Петр поручил немцу Клинке ловить со стрельцами оставшихся воров, а сам, собрав свой полк и прихватив еще стрелецкий, три часа спустя двинулся в тыл бунтующим и шел за ними следом, готовя им поражение.
— Не иначе как на Москву ехать! — решил государь со своими боярами, поднимаясь с кресла.
Милославский робко заметил ему: — Боязно, государь!
Царь взглянул на него и вспыхнул как порох. Глаза его сверкнули.

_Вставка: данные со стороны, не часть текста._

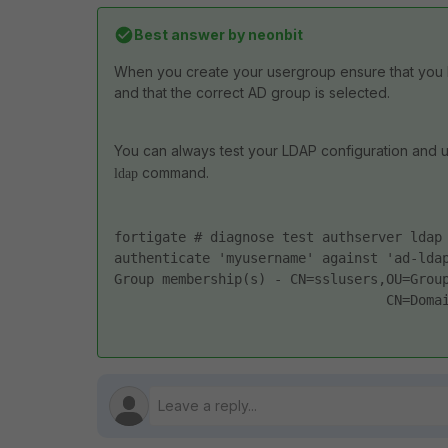
Best answer by
neonbit
When you create your usergroup ensure that you 
and that the correct AD group is selected.
You can always test your LDAP configuration and us
command.
ldap
fortigate # diagnose test authserver ldap
authenticate 'myusername' against 'ad-lda
Group membership(s) - CN=sslusers,OU=Grou
                                  CN=Doma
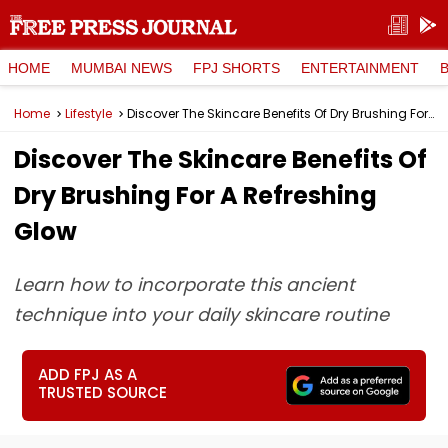
HOME
MUMBAI NEWS
FPJ SHORTS
ENTERTAINMENT
Home
Lifestyle
Discover The Skincare Benefits Of Dry Brushing For A Refreshing Glow
Discover The Skincare Benefits Of
Dry Brushing For A Refreshing
Glow
Learn how to incorporate this ancient
technique into your daily skincare routine
ADD FPJ AS A
TRUSTED SOURCE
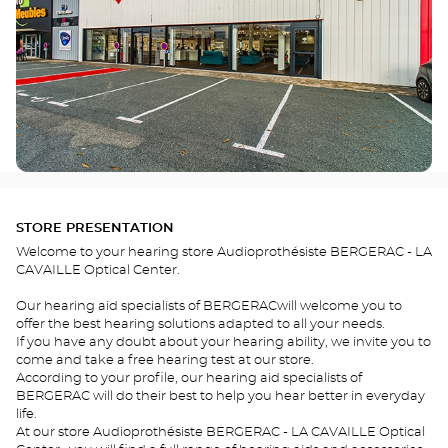
STORE PRESENTATION
Welcome to your hearing store Audioprothésiste BERGERAC - LA
CAVAILLE Optical Center.
Our hearing aid specialists of BERGERACwill welcome you to
offer the best hearing solutions adapted to all your needs.
If you have any doubt about your hearing ability, we invite you to
come and take a free hearing test at our store.
According to your profile, our hearing aid specialists of
BERGERAC will do their best to help you hear better in everyday
life.
At our store Audioprothésiste BERGERAC - LA CAVAILLE Optical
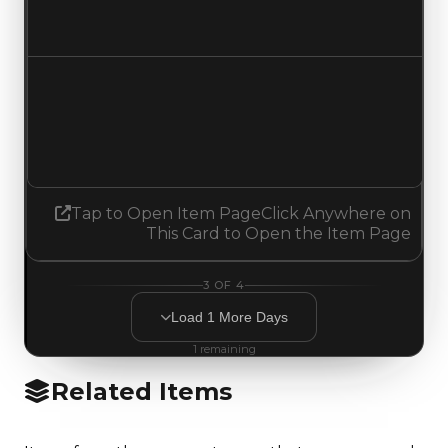
No change
Demand
1.50
1.75
Increased 0.25
Tap to Open Item Page
Click Anywhere on
This Card to Open the Item Page
3
OF
4
Load
1
More
Days
1
remaining
Related Items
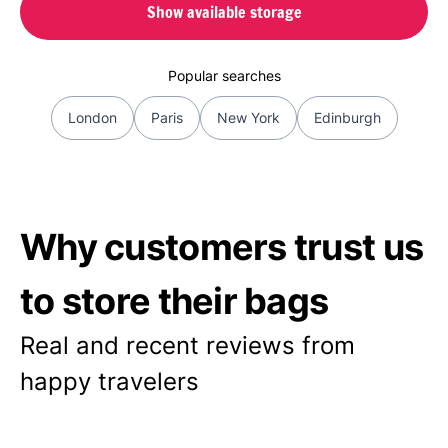
Show available storage
Popular searches
London
Paris
New York
Edinburgh
Why customers trust us
to store their bags
Real and recent reviews from
happy travelers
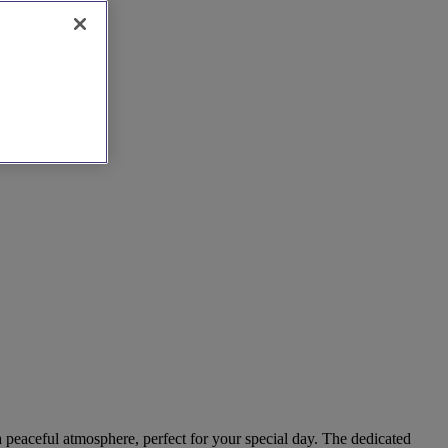
 a peaceful atmosphere, perfect for your special day. The dedicated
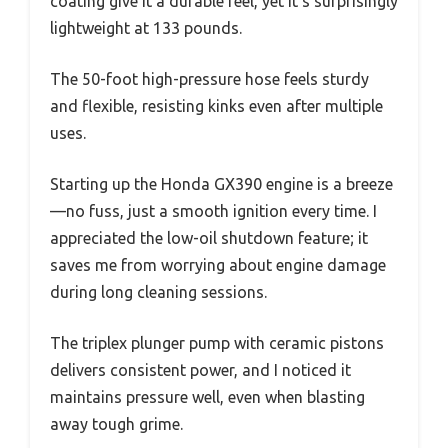
coating give it a durable feel, yet it’s surprisingly
lightweight at 133 pounds.
The 50-foot high-pressure hose feels sturdy
and flexible, resisting kinks even after multiple
uses.
Starting up the Honda GX390 engine is a breeze
—no fuss, just a smooth ignition every time. I
appreciated the low-oil shutdown feature; it
saves me from worrying about engine damage
during long cleaning sessions.
The triplex plunger pump with ceramic pistons
delivers consistent power, and I noticed it
maintains pressure well, even when blasting
away tough grime.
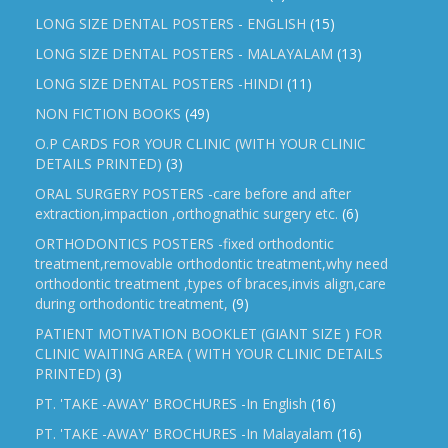
LONG SIZE DENTAL POSTERS - ENGLISH
(15)
LONG SIZE DENTAL POSTERS - MALAYALAM
(13)
LONG SIZE DENTAL POSTERS -HINDI
(11)
NON FICTION BOOKS
(49)
O.P CARDS FOR YOUR CLINIC (WITH YOUR CLINIC
DETAILS PRINTED)
(3)
ORAL SURGERY POSTERS -care before and after
extraction,impaction ,orthognathic surgery etc.
(6)
ORTHODONTICS POSTERS -fixed orthodontic
treatment,removable orthodontic treatment,why need
orthodontic treatment ,types of braces,invis align,care
during orthodontic treatment,
(9)
PATIENT MOTIVATION BOOKLET (GIANT SIZE ) FOR
CLINIC WAITING AREA ( WITH YOUR CLINIC DETAILS
PRINTED)
(3)
PT. 'TAKE -AWAY' BROCHURES -In English
(16)
PT. 'TAKE -AWAY' BROCHURES -In Malayalam
(16)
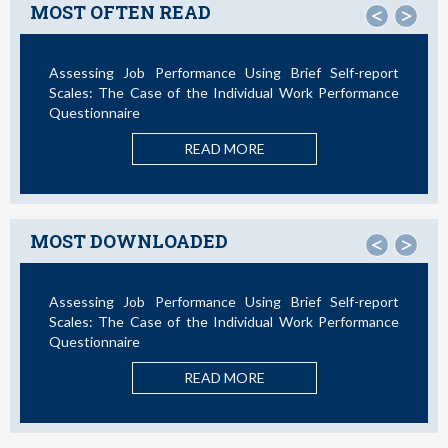
MOST OFTEN READ
<
>
Assessing Job Performance Using Brief Self-report
Scales: The Case of the Individual Work Performance
Questionnaire
READ MORE
MOST DOWNLOADED
<
>
Assessing Job Performance Using Brief Self-report
Scales: The Case of the Individual Work Performance
Questionnaire
READ MORE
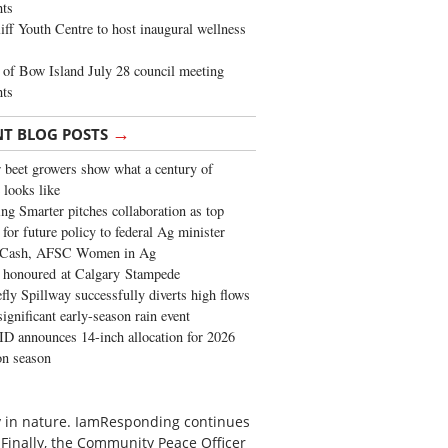
ghts
iff Youth Centre to host inaugural wellness
of Bow Island July 28 council meeting
hts
→
NT BLOG POSTS
 beet growers show what a century of
 looks like
ng Smarter pitches collaboration as top
 for future policy to federal Ag minister
 Cash, AFSC Women in Ag
 honoured at Calgary Stampede
fly Spillway successfully diverts high flows
significant early-season rain event
 announces 14-inch allocation for 2026
ion season
ty in nature. IamResponding continues
 Finally, the Community Peace Officer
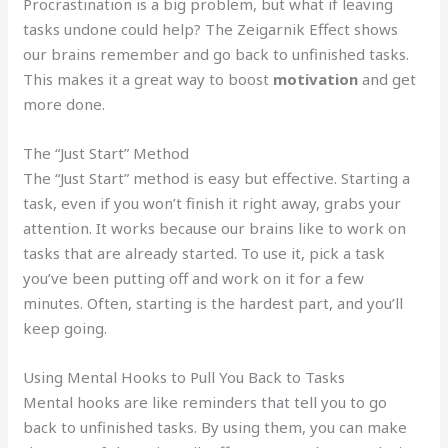
Procrastination is a big problem, but what if leaving
tasks undone could help? The Zeigarnik Effect shows
our brains remember and go back to unfinished tasks.
This makes it a great way to boost
motivation
and get
more done.
The “Just Start” Method
The “Just Start” method is easy but effective. Starting a
task, even if you won’t finish it right away, grabs your
attention. It works because our brains like to work on
tasks that are already started. To use it, pick a task
you’ve been putting off and work on it for a few
minutes. Often, starting is the hardest part, and you’ll
keep going.
Using Mental Hooks to Pull You Back to Tasks
Mental hooks are like reminders that tell you to go
back to unfinished tasks. By using them, you can make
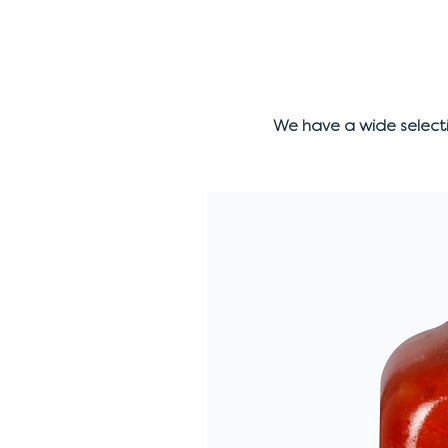
We have a wide select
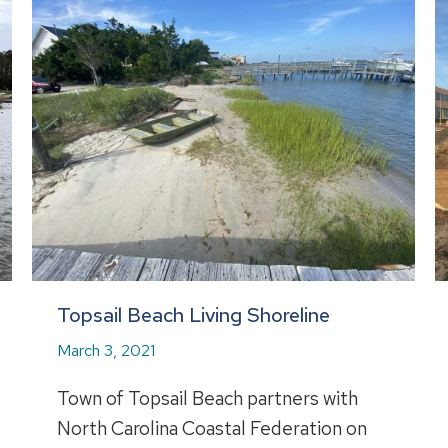
Topsail Beach Living Shoreline
March 3, 2021
Town of Topsail Beach partners with
North Carolina Coastal Federation on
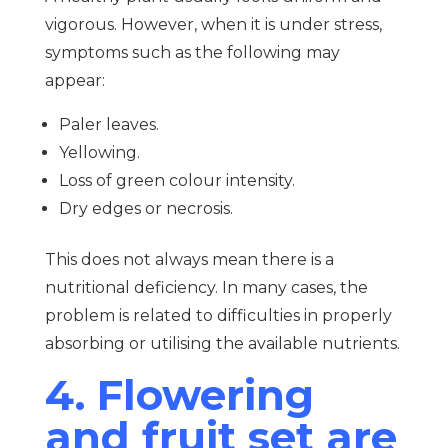
vigorous. However, when it is under stress,
symptoms such as the following may
appear:
Paler leaves.
Yellowing.
Loss of green colour intensity.
Dry edges or necrosis.
This does not always mean there is a
nutritional deficiency. In many cases, the
problem is related to difficulties in properly
absorbing or utilising the available nutrients.
4. Flowering
and fruit set are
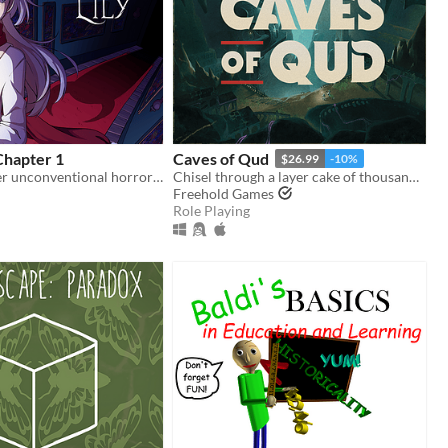
 Chapter 1
Caves of Qud
$26.99
-10%
A slightly larger unconventional horror RPG in which there is always another way!
Chisel through a layer cake of thousand-year-old civilizations.
Freehold Games
Role Playing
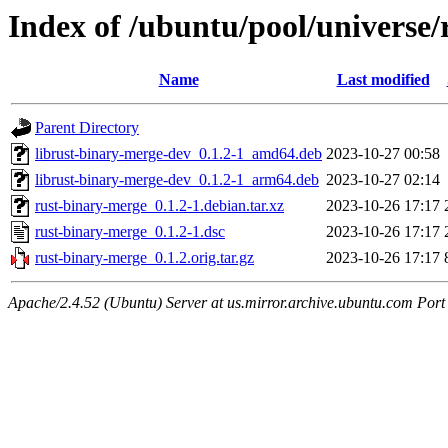
Index of /ubuntu/pool/universe/
Name
Last modified
Parent Directory
librust-binary-merge-dev_0.1.2-1_amd64.deb
2023-10-27 00:58
librust-binary-merge-dev_0.1.2-1_arm64.deb
2023-10-27 02:14
rust-binary-merge_0.1.2-1.debian.tar.xz
2023-10-26 17:17
rust-binary-merge_0.1.2-1.dsc
2023-10-26 17:17
rust-binary-merge_0.1.2.orig.tar.gz
2023-10-26 17:17
Apache/2.4.52 (Ubuntu) Server at us.mirror.archive.ubuntu.com Port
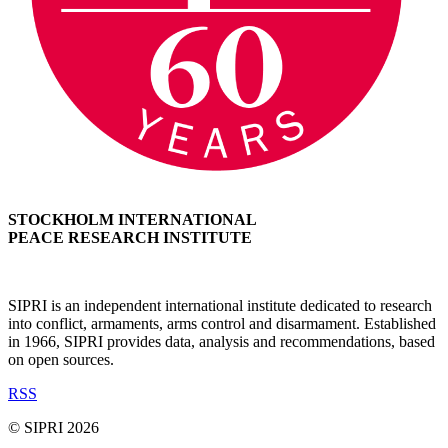
STOCKHOLM INTERNATIONAL
PEACE RESEARCH INSTITUTE
SIPRI is an independent international institute dedicated to research
into conflict, armaments, arms control and disarmament. Established
in 1966, SIPRI provides data, analysis and recommendations, based
on open sources.
RSS
© SIPRI 2026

— Мне боязно? — воскликнул он. — Царю боязно идти к своему народу? Отцу к детям? Да в уме ли ты, боярин? Тебе надо хорониться нонче, — добавил он спокойно. — А цари от народа никогда не прятались!
В это время, забыв придворный обиход, дворянские дети вбежали в палату и закричали:
— Идут, идут! Берегитесь!
Бояре заметались. Милославский бросился в покои царицы и там забился в дальний угол. Вспомнил он, как в 1648 году разъяренный народ шарил Морозова, как расправился с искупительной жертвою, Плещеевым. Вспомнил и затрепетал от ужаса и позора.
Вспомнили это и бояре и бросились кто куда. Царь оглянулся и увидел подле себя только князя Терентия Теряева да дворянских детей.
Он горько усмехнулся и сказал:
— Знает кошка, чье мясо съела. Пойдем, князь! — и твердым шагом пошел к выходу.
Тысячная толпа бежала с гамом и криком, неистово махая руками.
Увидев государя, она бросилась к нему и вмиг окружила его со всех сторон.
Дворцовая стража только ахнула и не решилась, за своей малочисленностью, идти к царю для охраны.
Царь, тихий, улыбающийся, совершенно спокойный, в сознании правоты своей, стоял среди возбужденного народа.
Из толпы раздались отдельные крики, которые вскоре слились в протяжный гул.
Царь поднял руку.
— Ничего не слышу! — сказал он. — Говорите выборные!
— Отдай нам Милославского! Он вор и всем ворам потатчик! — раздался отдельный возглас.